Looking Back at Three
With a blink of an eye, it's been over three years with the people at MC. This is by far, the longest I've ever stayed with any group of people.
In my twenties, I was really competitive with myself. All I wanted to do is improve my skills, move up the rank, gain a higher salary, and be in management. I felt like I never found the right place where the company invested in the people's well-being and cared about the happiness of each individual. It was a lot of "what can you do for me today".
All that ended in a big bang when I realized I was doing everything for pride, money, and wanting people's respect. I wasn't sure what made me happy anymore until I can confidently say today, I know the answer.
These three years, I decided to start over. I just wanted to do good work, be more technical, improve my communication, pay more attention, more patience, more empathy, to slow down and listen hard, and to do more things out of the comfort zone. For the first time ever, I didn't have a written goal list, no plans of attack, zero organization.
I simply didn't know what I should do. The first year, I was really quiet. I listened and I took notes furiously. I felt like an imposter, listening in from the outside and only talk when spoken to. Agreeable, complacent, and safe. I felt like I was the dumbest person in the room, and that's exactly where I wanted to be. I wanted to be at a place where the people really challenged me but also respected my opinion.
As time passed, I was cautious, too cautious. I didn't want to make a mistake, so I always asked for validation. I didn't realize the process of over-validating made me look like I wasn't confident in my work. I needed to be stronger in my voice. One day, while talking to a senior advisor, she said to me... "Why are you saying SORRY for that? What did you do wrong there? Nothing! Don't ever be sorry. Don't use the word SORRY because you DID your job correctly. You explored all the options and don't apologize for something that you have given thoughts to. Do you see men apologizing? Why should YOU apologize because you're a girl?"
That struck a huge cord in me, gave me a lasting impression. I was startled by the cold honest truth in that phrase and all I had to do to fix it, is to put it to use. To think and say, what exactly do I bring to the table that no one else does? I may not be the best technical person in the room, but where do I belong in this? If I don't have a place, how do I carve a place that only I can fulfill and people will feel at a loss if I wasn't there?
This was a really important turning point. Everyone makes mistakes. No one can come up with the best designs in their life, every day, every time. It doesn't matter that the design sucks, it mattered if the design fulfills what the client is asking for. It was never about me, it was about them. I started paying attention to the people that I'm working with and figuring out what this group lacks and then be that person. Become the ever-changing chameleon that wears everyone's hats and shoes. Be the partner, not the designer.

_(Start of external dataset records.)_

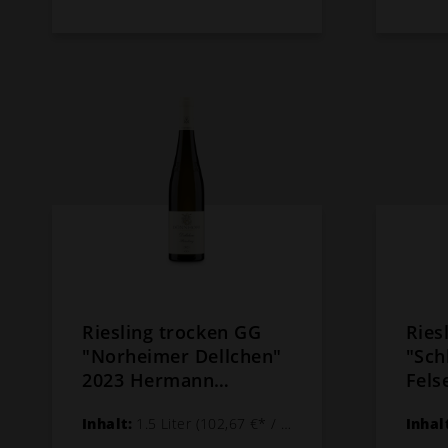
Riesling trocken GG
Ries
"Norheimer Dellchen"
"Sch
2023 Hermann
Fels
Dönnhoff - 1,5 L
Her
Inhalt:
1.5 Liter
(102,67 €* / 1 Liter)
Inhal
Magnum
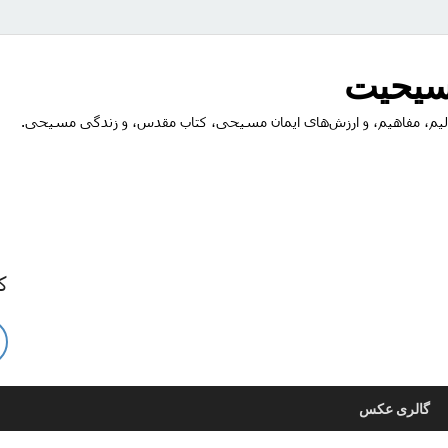
مسیحیت
یم، مفاهیم، و ارزش‌های ایمان مسیحی، کتاب مقدس، و زندگی مسیحی.
ک
گالری عکس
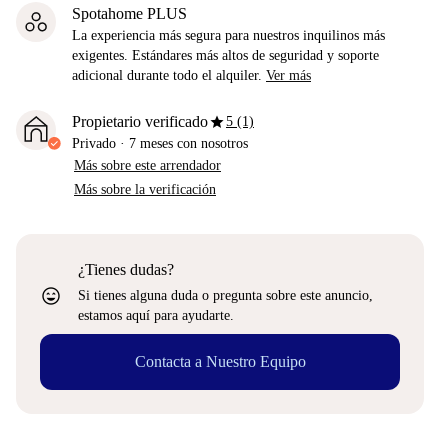
Spotahome PLUS
La experiencia más segura para nuestros inquilinos más
exigentes. Estándares más altos de seguridad y soporte
adicional durante todo el alquiler.
Ver más
star
Propietario verificado
5 (1)
Privado
·
7 meses
con nosotros
Más sobre este arrendador
Más sobre la verificación
¿Tienes dudas?
sentiment_very_satisfied
Si tienes alguna duda o pregunta sobre este anuncio,
estamos aquí para ayudarte.
Contacta a Nuestro Equipo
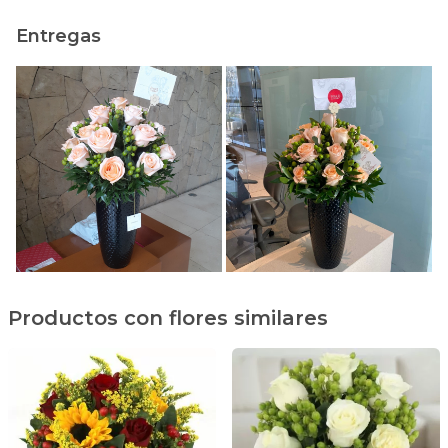
Entregas
Productos con flores similares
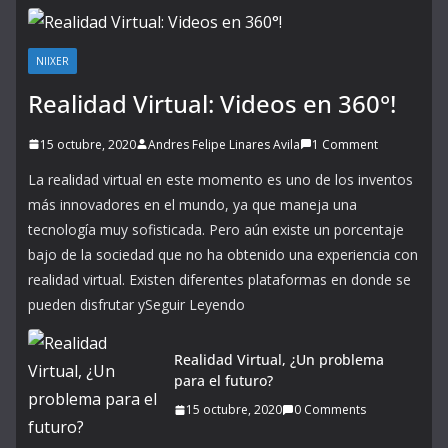
NIIXER
Realidad Virtual: Videos en 360°!
15 octubre, 2020
Andres Felipe Linares Avila
1 Comment
La realidad virtual en este momento es uno de los inventos
más innovadores en el mundo, ya que maneja una
tecnología muy sofisticada. Pero aún existe un porcentaje
bajo de la sociedad que no ha obtenido una experiencia con
realidad virtual. Existen diferentes plataformas en donde se
pueden disfrutar ySeguir Leyendo
Realidad Virtual, ¿Un problema
para el futuro?
15 octubre, 2020
0 Comments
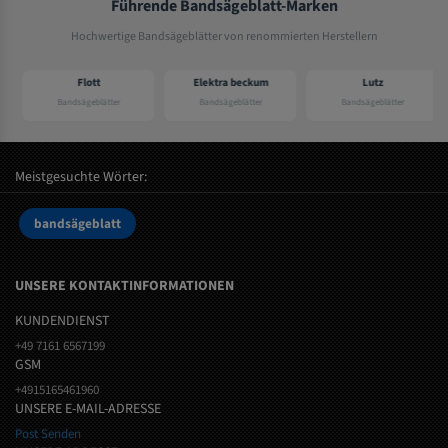
Führende Bandsägeblatt-Marken
Hochwertige Bandsägeblätter von renommierten Herstellern
Flott
Elektra beckum
Lutz
Bandsägeblätter
Bandsägeblätter
Bandsägeblätter
Meistgesuchte Wörter:
bandsägeblatt
UNSERE KONTAKTINFORMATIONEN
KUNDENDIENST
+49 7161 6567199
GSM
+4915165461960
UNSERE E-MAIL-ADRESSE
Post Senden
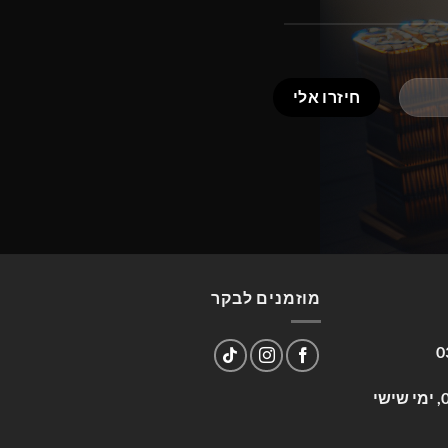
מוזמנים לבקר
0
שעות פעילות: א-ה 09:00-17:00, ימי שישי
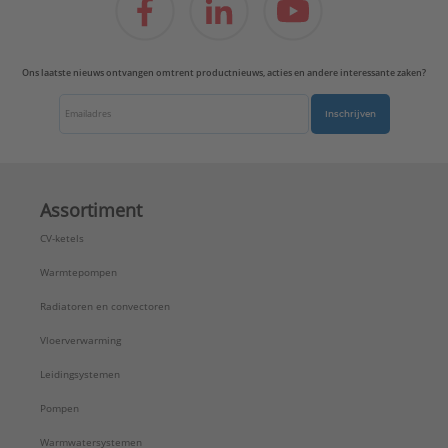
Ons laatste nieuws ontvangen omtrent productnieuws, acties en andere interessante zaken?
Inschrijven
Assortiment
CV-ketels
Warmtepompen
Radiatoren en convectoren
Vloerverwarming
Leidingsystemen
Pompen
Warmwatersystemen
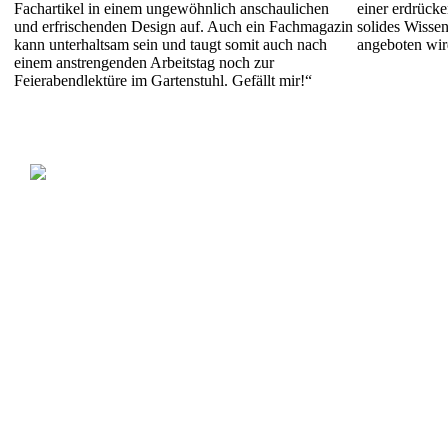
Fachartikel in einem ungewöhnlich anschaulichen
einer erdrücke
und erfrischenden Design auf. Auch ein Fachmagazin
solides Wissen
kann unterhaltsam sein und taugt somit auch nach
angeboten wir
einem anstrengenden Arbeitstag noch zur
Feierabendlektüre im Gartenstuhl. Gefällt mir!“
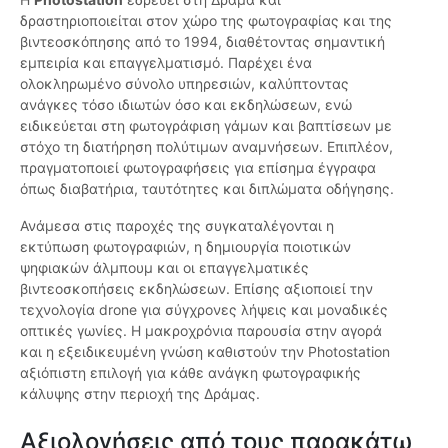
δραστηριοποιείται στον χώρο της φωτογραφίας και της
βιντεοσκόπησης από το 1994, διαθέτοντας σημαντική
εμπειρία και επαγγελματισμό. Παρέχει ένα
ολοκληρωμένο σύνολο υπηρεσιών, καλύπτοντας
ανάγκες τόσο ιδιωτών όσο και εκδηλώσεων, ενώ
ειδικεύεται στη φωτογράφιση γάμων και βαπτίσεων με
στόχο τη διατήρηση πολύτιμων αναμνήσεων. Επιπλέον,
πραγματοποιεί φωτογραφήσεις για επίσημα έγγραφα
όπως διαβατήρια, ταυτότητες και διπλώματα οδήγησης.
Ανάμεσα στις παροχές της συγκαταλέγονται η
εκτύπωση φωτογραφιών, η δημιουργία ποιοτικών
ψηφιακών άλμπουμ και οι επαγγελματικές
βιντεοσκοπήσεις εκδηλώσεων. Επίσης αξιοποιεί την
τεχνολογία drone για σύγχρονες λήψεις και μοναδικές
οπτικές γωνίες. Η μακροχρόνια παρουσία στην αγορά
και η εξειδικευμένη γνώση καθιστούν την Photostation
αξιόπιστη επιλογή για κάθε ανάγκη φωτογραφικής
κάλυψης στην περιοχή της Δράμας.
Αξιολογήσεις από τους παρακάτω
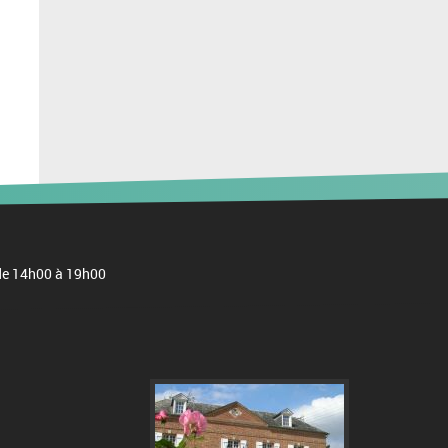
: de 14h00 à 19h00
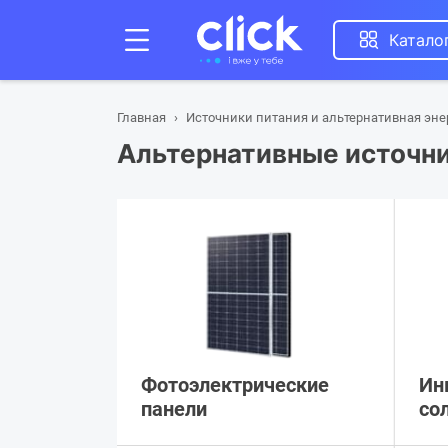
Катало
Главная
Источники питания и альтернативная эне
Альтернативные источни
Фотоэлектрические
Ин
панели
со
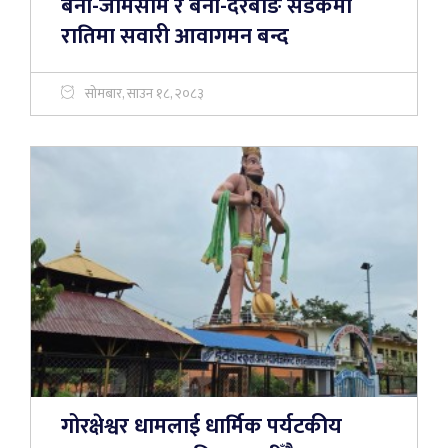
बेनी-जोमसोम र बेनी-दरबाङ सडकमा
रातिमा सवारी आवागमन बन्द
सोमबार, साउन १८, २०८३
गोरक्षेश्वर धामलाई धार्मिक पर्यटकीय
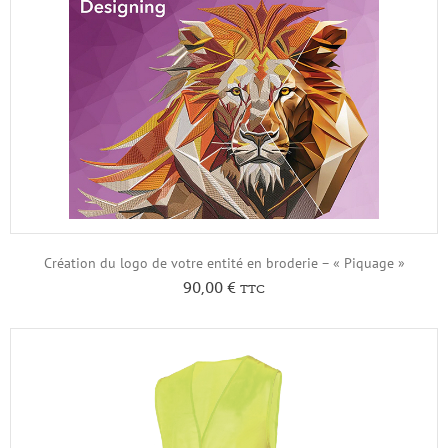
Création du logo de votre entité en broderie – « Piquage »
90,00
€
TTC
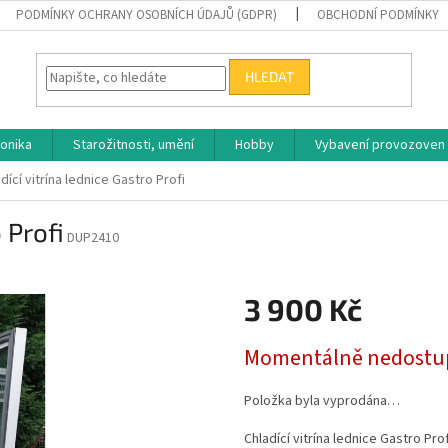
PODMÍNKY OCHRANY OSOBNÍCH ÚDAJŮ (GDPR)
OBCHODNÍ PODMÍNKY
HLEDAT
ronika
Starožitnosti, umění
Hobby
Vybavení provozoven
dící vitrína lednice Gastro Profi
 Profi
DUP2410
3 900 Kč
Měrná
Momentálně nedostu
cena:
Položka byla vyprodána…
Chladící vitrína lednice Gastro Prof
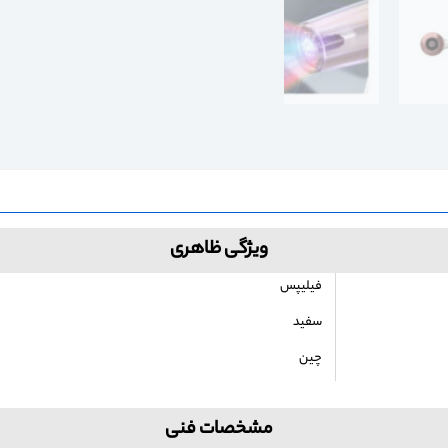
ویژگی ظاهری
فیلیپس
سفید
چین
مشخصات فنی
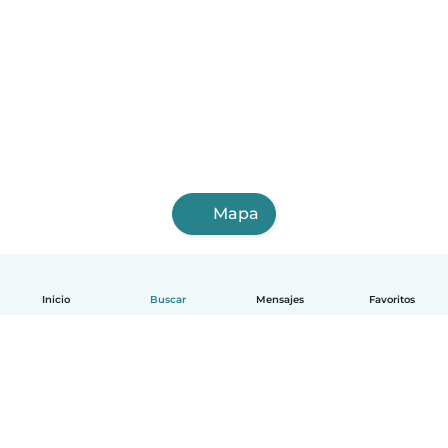
Mapa
Inicio
Buscar
Mensajes
Favoritos
Español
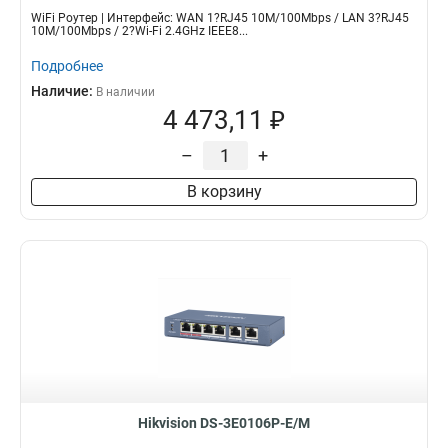
WiFi Роутер | Интерфейс: WAN 1?RJ45 10M/100Mbps / LAN 3?RJ45
10M/100Mbps / 2?Wi-Fi 2.4GHz IEEE8...
Подробнее
Наличие:
В наличии
4 473,11 ₽
–
+
В корзину
Hikvision DS-3E0106P-E/M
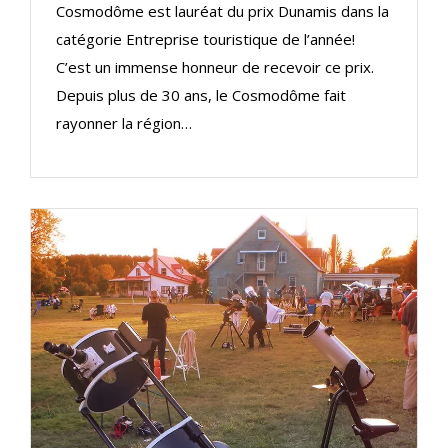
Cosmodôme est lauréat du prix Dunamis dans la
catégorie Entreprise touristique de l’année!
C’est un immense honneur de recevoir ce prix.
Depuis plus de 30 ans, le Cosmodôme fait
rayonner la région…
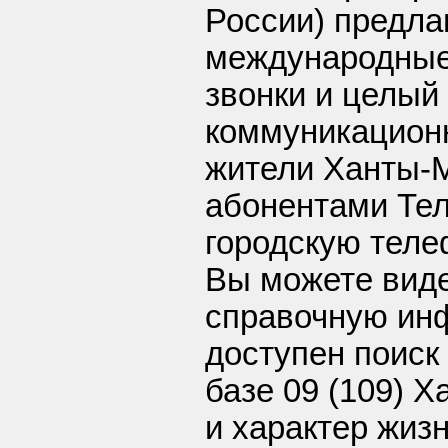
России) предл
международные
звонки и целый
коммуникационн
жители Ханты-
абонентами Те
городскую тел
Вы можете виде
справочную ин
доступен поиск
базе 09 (109) 
и характер жиз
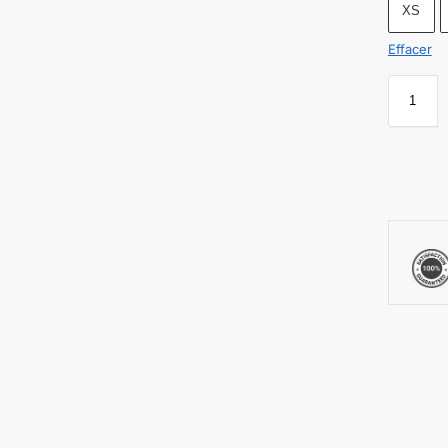
XS
Effacer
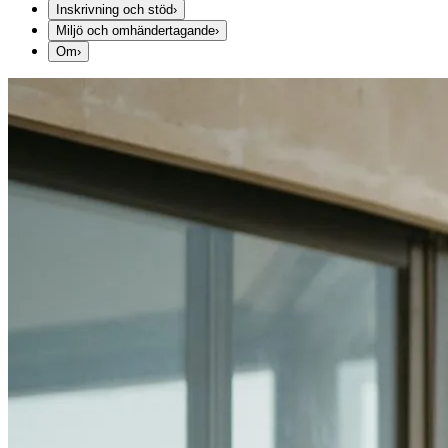
Inskrivning och stöd
›
Miljö och omhändertagande
›
Om
›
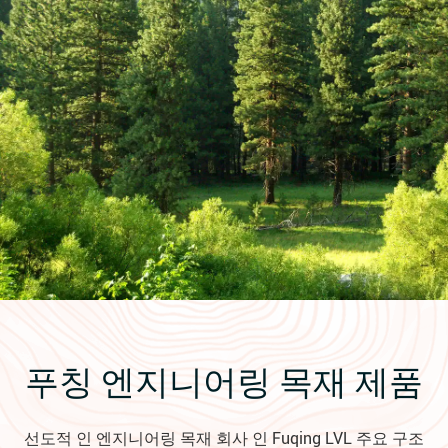
푸칭 엔지니어링 목재 제품
선도적 인 엔지니어링 목재 회사 인 Fuqing LVL 주요 구조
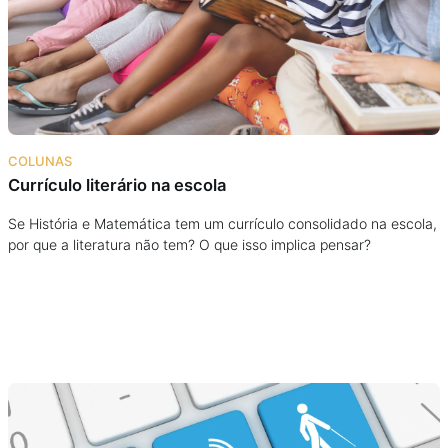
Podcast
Assine
Taba na Escola
COLUNAS
Currículo literário na escola
Se História e Matemática tem um currículo consolidado na escola,
por que a literatura não tem? O que isso implica pensar?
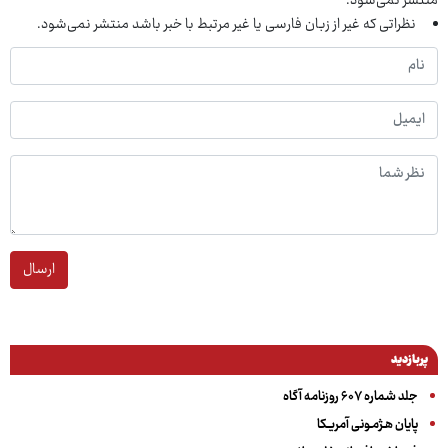
منتشر نمی‌شود.
نظراتی که غیر از زبان فارسی یا غیر مرتبط با خبر باشد منتشر نمی‌شود.
ارسال
پربازدید
جلد شماره ۶۰۷ روزنامه آگاه
پایان هـژمـونی آمریـکا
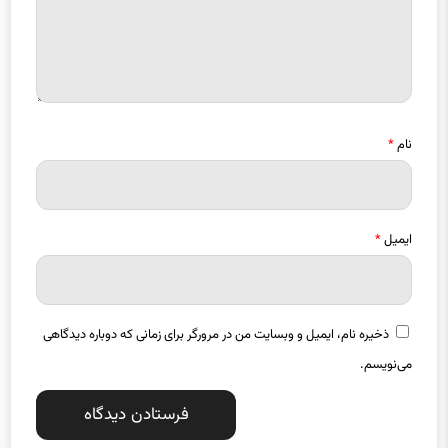
نام
*
ایمیل
*
ذخیره نام، ایمیل و وبسایت من در مرورگر برای زمانی که دوباره دیدگاهی
می‌نویسم.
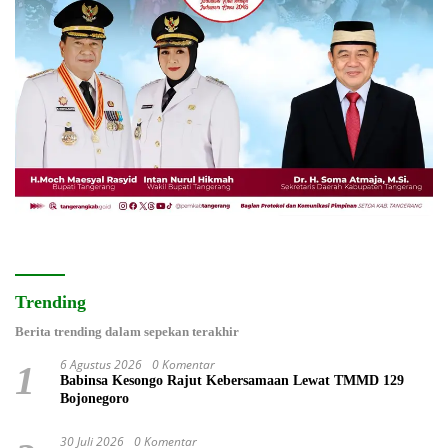
Trending
Berita trending dalam sepekan terakhir
6 Agustus 2026
0 Komentar
1
Babinsa Kesongo Rajut Kebersamaan Lewat TMMD 129
Bojonegoro
30 Juli 2026
0 Komentar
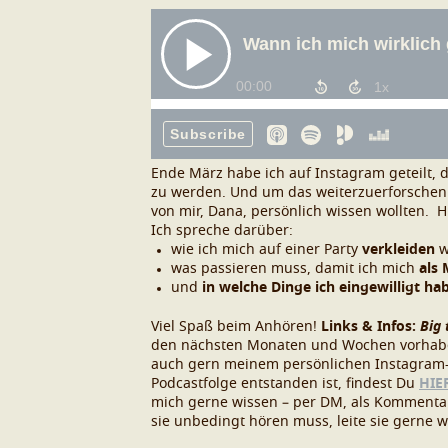
Ende März habe ich auf Instagram geteilt, 
zu werden.
Und um das weiterzuerforschen 
von mir, Dana, persönlich wissen wollten.
H
Ich spreche darüber:
wie ich mich auf einer Party
verkleiden
w
was passieren muss, damit ich mich
als 
und
in welche Dinge ich eingewilligt ha
Viel Spaß beim Anhören!
Links & Infos:
Big
den nächsten Monaten und Wochen vorha
auch gern meinem persönlichen Instagram
Podcastfolge entstanden ist, findest Du
HIE
mich gerne wissen – per DM, als Komment
sie unbedingt hören muss, leite sie gerne we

Constructive feedback given through mentorship or peers is the most valuable feedback you can get. People who work with you directly, indirectly.. what do they sense and see about your performance? Why stay at a company that you can't learn a thing or grow with the people there? It takes a lot of skill to deliver the most effective constructive feedback, one that focus more on empowering in a positive way, not fear-based commentary.
Looking back and looking at the present. Without really thinking, three years have passed and I'm still here. Sticking with the people that work towards the same goals with curiosity and enthusiastic aspiration and same values. Without planning, I've found joy and meaning in a place I've least expected. Thank you for helping me grow and be on this journey.